New year, new map of France. As of 1 January, France's 22 regions have been whittled down to 13 in an effort to streamline the country's formidable bureaucracy. There were howls of outrage in 2014 when the plans were announced, with critics comparing some of the merged regions to forced marriages. In a country with such intense regional pride, you could hardly expect anything less.

Some of the mergers make sense. Upper and Lower Normandy unite to become just Normandy, which would be news to the millions of tourists who didn't realise it had two halves. Burgundy joins forces with its eastern neighbour, Franche-Comté, making a beautiful match on the wine and cheese front. 

Picardy, which many British tourists don't really clock as they hurtle down the motorway to the South every summer, has been absorbed by its northern neighbour, Nord-Pas-de-Calais. Champagne-Ardenne is now part of a sprawling eastern region with Alsace and Lorraine. 

A few have escaped intact: Brittany, Pays de la Loire, Ile-de-France, Provence-Côte-d'Azur and Centre – not forgetting Corsica. It's when you go south that things get a bit tricky. Little Limousin, whose green beauty is often overlooked, is swallowed by coastal kings Aquitaine and Poitou-Charente. Its equally green neighbour, Auvergne, is taken over by the might of the Rhône-Alpes (another cheese match made in heaven).
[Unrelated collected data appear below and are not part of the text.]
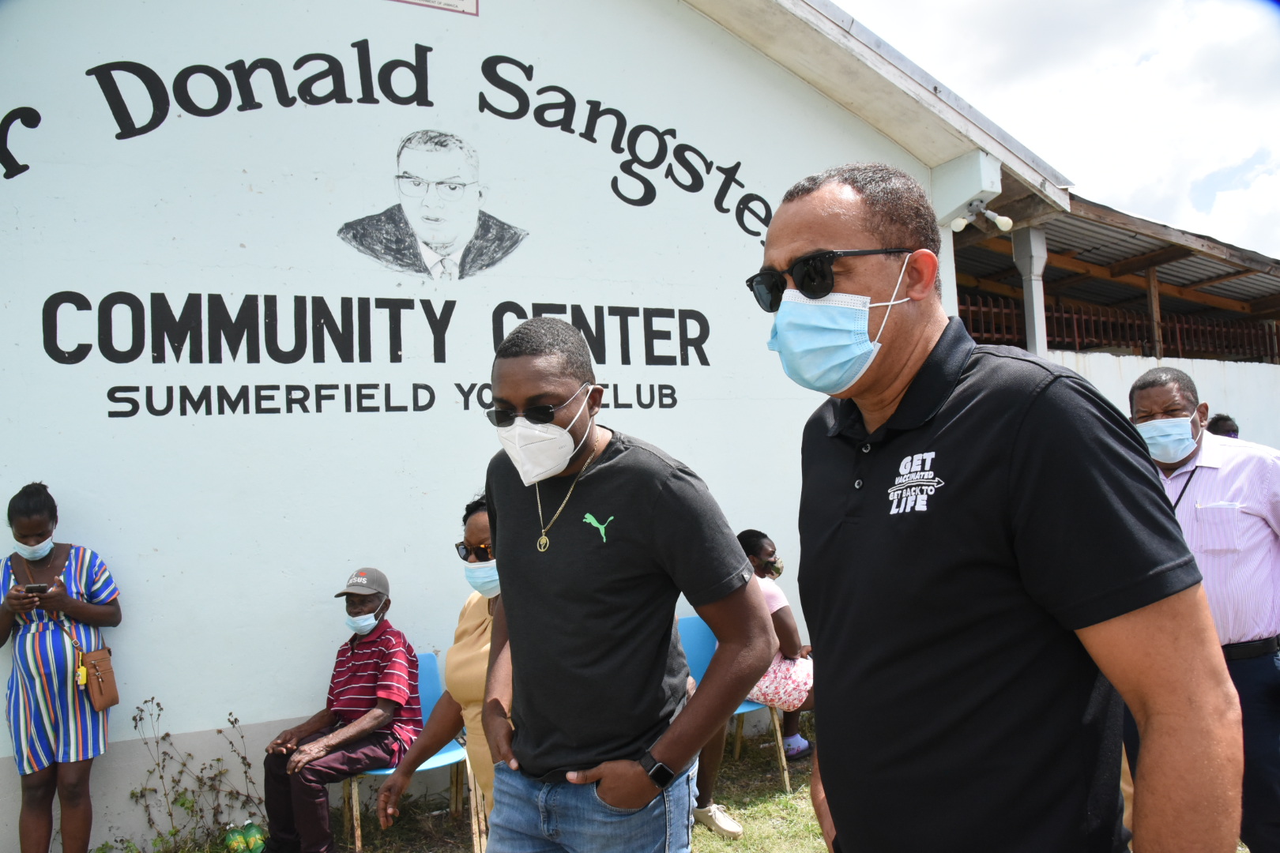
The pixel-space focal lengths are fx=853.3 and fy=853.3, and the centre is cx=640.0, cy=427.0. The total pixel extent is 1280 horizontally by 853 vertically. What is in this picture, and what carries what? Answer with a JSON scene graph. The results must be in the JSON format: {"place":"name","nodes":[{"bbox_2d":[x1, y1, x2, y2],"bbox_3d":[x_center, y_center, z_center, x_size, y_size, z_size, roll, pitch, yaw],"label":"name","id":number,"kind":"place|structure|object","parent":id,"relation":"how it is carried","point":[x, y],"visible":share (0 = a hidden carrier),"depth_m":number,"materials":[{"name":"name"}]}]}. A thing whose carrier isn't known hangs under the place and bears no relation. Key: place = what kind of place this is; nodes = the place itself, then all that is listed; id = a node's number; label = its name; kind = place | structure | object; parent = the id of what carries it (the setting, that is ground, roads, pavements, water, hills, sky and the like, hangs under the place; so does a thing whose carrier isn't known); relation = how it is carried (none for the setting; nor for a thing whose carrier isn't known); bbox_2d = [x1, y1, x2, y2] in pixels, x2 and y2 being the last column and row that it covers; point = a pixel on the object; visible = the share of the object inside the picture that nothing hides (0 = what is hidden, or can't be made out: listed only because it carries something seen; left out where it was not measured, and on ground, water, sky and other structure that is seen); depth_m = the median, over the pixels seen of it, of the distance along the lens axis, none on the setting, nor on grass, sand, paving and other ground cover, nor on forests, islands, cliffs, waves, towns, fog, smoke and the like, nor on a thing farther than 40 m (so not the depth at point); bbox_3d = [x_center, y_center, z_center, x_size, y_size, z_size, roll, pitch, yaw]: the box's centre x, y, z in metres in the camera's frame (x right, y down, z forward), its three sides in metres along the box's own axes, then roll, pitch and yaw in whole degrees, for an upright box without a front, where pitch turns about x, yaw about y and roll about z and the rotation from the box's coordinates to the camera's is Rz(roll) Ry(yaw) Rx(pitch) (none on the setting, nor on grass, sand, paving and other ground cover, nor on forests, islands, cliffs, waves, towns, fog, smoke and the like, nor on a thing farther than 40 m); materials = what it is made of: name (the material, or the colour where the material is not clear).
{"place":"outdoors","nodes":[
{"label":"outdoors","id":0,"kind":"place"},
{"bbox_2d":[0,483,122,852],"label":"woman","id":1,"kind":"object","parent":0,"point":[91,613],"visible":0.98,"depth_m":3.56},
{"bbox_2d":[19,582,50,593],"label":"smartphone","id":2,"kind":"object","parent":1,"relation":"in","point":[41,588],"visible":0.9,"depth_m":3.56,"materials":[{"name":"black plastic"}]},
{"bbox_2d":[76,645,120,710],"bbox_3d":[-2.297,1.054,3.612,0.129,0.236,0.251,-1,-3,-27],"label":"handbag","id":3,"kind":"object","parent":1,"relation":"hanging from","point":[93,687],"visible":0.9,"depth_m":3.57,"materials":[{"name":"leather"}]},
{"bbox_2d":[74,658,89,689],"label":"keychain","id":4,"kind":"object","parent":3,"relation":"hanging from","point":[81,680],"visible":0.94,"depth_m":3.58,"materials":[{"name":"yellow"}]},
{"bbox_2d":[0,0,1059,852],"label":"building","id":5,"kind":"structure","parent":0,"point":[66,481],"depth_m":4.93,"materials":[{"name":"white paint"}]},
{"bbox_2d":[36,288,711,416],"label":"wall lettering","id":6,"kind":"object","parent":5,"relation":"attached to","point":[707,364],"visible":0.98,"depth_m":4.74,"materials":[{"name":"black paint"}]},
{"bbox_2d":[0,41,771,251],"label":"wall lettering","id":7,"kind":"object","parent":5,"relation":"attached to","point":[159,122],"visible":0.98,"depth_m":4.78,"materials":[{"name":"black paint"}]},
{"bbox_2d":[387,0,478,15],"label":"sign","id":8,"kind":"object","parent":5,"relation":"attached to","point":[461,1],"visible":0.97,"depth_m":5.15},
{"bbox_2d":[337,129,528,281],"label":"portrait","id":9,"kind":"object","parent":5,"relation":"attached to","point":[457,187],"visible":0.95,"depth_m":5.14,"materials":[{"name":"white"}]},
{"bbox_2d":[949,201,1013,232],"bbox_3d":[2.471,-1.528,6.217,0.328,0.211,0.433,-1,-3,-27],"label":"floodlight","id":10,"kind":"object","parent":5,"relation":"attached to","point":[1008,222],"visible":0.94,"depth_m":6.21,"materials":[{"name":"white"}]},
{"bbox_2d":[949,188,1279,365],"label":"shed","id":11,"kind":"structure","parent":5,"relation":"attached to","point":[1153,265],"depth_m":10.73,"materials":[{"name":"brown wood"}]},
{"bbox_2d":[127,711,1271,852],"label":"lawn","id":12,"kind":"structure","parent":0,"point":[752,819],"materials":[{"name":"green plant"}]},
{"bbox_2d":[128,700,267,852],"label":"weed","id":13,"kind":"object","parent":12,"relation":"on","point":[181,772],"visible":0.9,"depth_m":4.12,"materials":[{"name":"green plant"}]},
{"bbox_2d":[223,821,248,852],"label":"bottle","id":14,"kind":"object","parent":12,"relation":"on","point":[236,844],"visible":0.98,"depth_m":4.06,"materials":[{"name":"green plastic"}]},
{"bbox_2d":[242,819,267,852],"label":"green bottle","id":15,"kind":"object","parent":12,"relation":"on","point":[254,832],"visible":0.97,"depth_m":4.03,"materials":[{"name":"green plastic"}]},
{"bbox_2d":[347,655,482,852],"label":"blue chair","id":16,"kind":"object","parent":12,"relation":"on","point":[382,772],"visible":0.32,"depth_m":4.16,"materials":[{"name":"plastic"}]},
{"bbox_2d":[259,567,425,852],"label":"man","id":17,"kind":"object","parent":16,"relation":"on","point":[404,692],"visible":0.98,"depth_m":4.00},
{"bbox_2d":[376,492,509,834],"bbox_3d":[-0.449,0.997,3.043,0.702,1.499,0.786,-1,-3,-27],"label":"woman","id":18,"kind":"object","parent":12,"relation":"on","point":[469,700],"visible":0.34,"depth_m":2.96},
{"bbox_2d":[468,308,778,852],"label":"man","id":19,"kind":"object","parent":12,"relation":"on","point":[506,563],"visible":0.99,"depth_m":2.08},
{"bbox_2d":[677,614,792,793],"bbox_3d":[0.452,1.553,4.805,0.528,0.845,0.594,-1,-3,-27],"label":"blue chair","id":20,"kind":"object","parent":12,"relation":"on","point":[687,630],"visible":0.28,"depth_m":4.87,"materials":[{"name":"blue plastic"}]},
{"bbox_2d":[735,532,814,765],"bbox_3d":[0.711,1.216,4.804,0.665,1.193,0.714,-1,-3,-27],"label":"woman","id":21,"kind":"object","parent":20,"relation":"on","point":[742,536],"visible":0.45,"depth_m":4.65},
{"bbox_2d":[766,162,1243,852],"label":"man","id":22,"kind":"object","parent":12,"relation":"on","point":[845,536],"visible":0.98,"depth_m":1.39},
{"bbox_2d":[1128,366,1279,852],"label":"man","id":23,"kind":"object","parent":12,"relation":"on","point":[1213,483],"visible":0.75,"depth_m":2.78},
{"bbox_2d":[828,0,1279,254],"label":"sky","id":24,"kind":"structure","parent":0,"point":[1276,195],"materials":[{"name":"white"}]},
{"bbox_2d":[1044,347,1279,451],"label":"boundary wall","id":25,"kind":"structure","parent":0,"point":[1198,382],"depth_m":8.74,"materials":[{"name":"white paint"}]},
{"bbox_2d":[1011,225,1049,353],"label":"pillar","id":26,"kind":"structure","parent":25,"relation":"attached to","point":[1033,282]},
{"bbox_2d":[956,293,1279,362],"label":"metal fence","id":27,"kind":"object","parent":25,"relation":"attached to","point":[1278,347],"visible":0.49,"depth_m":10.31,"materials":[{"name":"brown metal"}]},
{"bbox_2d":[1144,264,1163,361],"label":"wooden post","id":28,"kind":"object","parent":25,"relation":"attached to","point":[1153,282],"visible":0.55,"depth_m":10.50,"materials":[{"name":"brown wood"}]},
{"bbox_2d":[1204,413,1239,438],"bbox_3d":[4.041,0.619,5.866,0.553,1.430,0.673,-1,-3,-27],"label":"person","id":29,"kind":"object","parent":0,"point":[1229,429],"visible":0.13,"depth_m":5.89}
]}

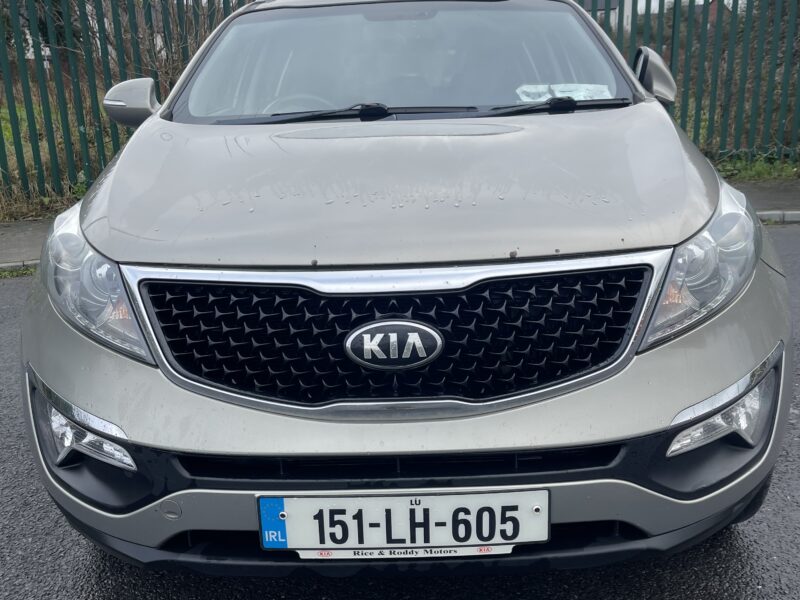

Occitan-speaking Languedoc and the Catalans of Roussillon are joined by Gascon-speaking Midi-Pyrénées, just to add to the dialectical fun. This mega-region contains two of France's most dynamic and fastest-growing cities, Toulouse and Montpellier, but it's the latter that has lost its status as a regional capital.

Then there's the question of names. The new regions have until July to come up with names to replace the temporary unwieldy monikers of Languedoc-Roussillon-Midi-Pyrénées, Alsace-Champagne-Ardenne-Lorraine, Aquitaine-Limousin-Poitou-Charente, et al.

Suggestions for the Aquitaine amalgamation include just plain Aquitaine – not likely to please its neighbours who are keen to hold on to their identity. Similarly with Languedoc: the idea of calling it Occitanie wouldn't go down very well among some Catalans near the Spanish border, who are already calling for a split from the new mega-region.

Let's hope they don't create barbarous acronyms such as Paca, which is what Provence-Côte-d'Azur is often shortened to and means nothing to anyone outside the region. The Alsace-Champagne merger could end up being Acal, which sounds hideous. Grand Est, one of the mooted names, is a bit better.

Quite who's going to benefit from these changes isn't clear – apart from the stationers and graphic designers who will have to design and print new logos. It's not even regarded as a cost-cutting exercise, as public-sector jobs are protected and not many heads will roll. Just what all those functionless fonctionnaires will do in this new world remains to be seen.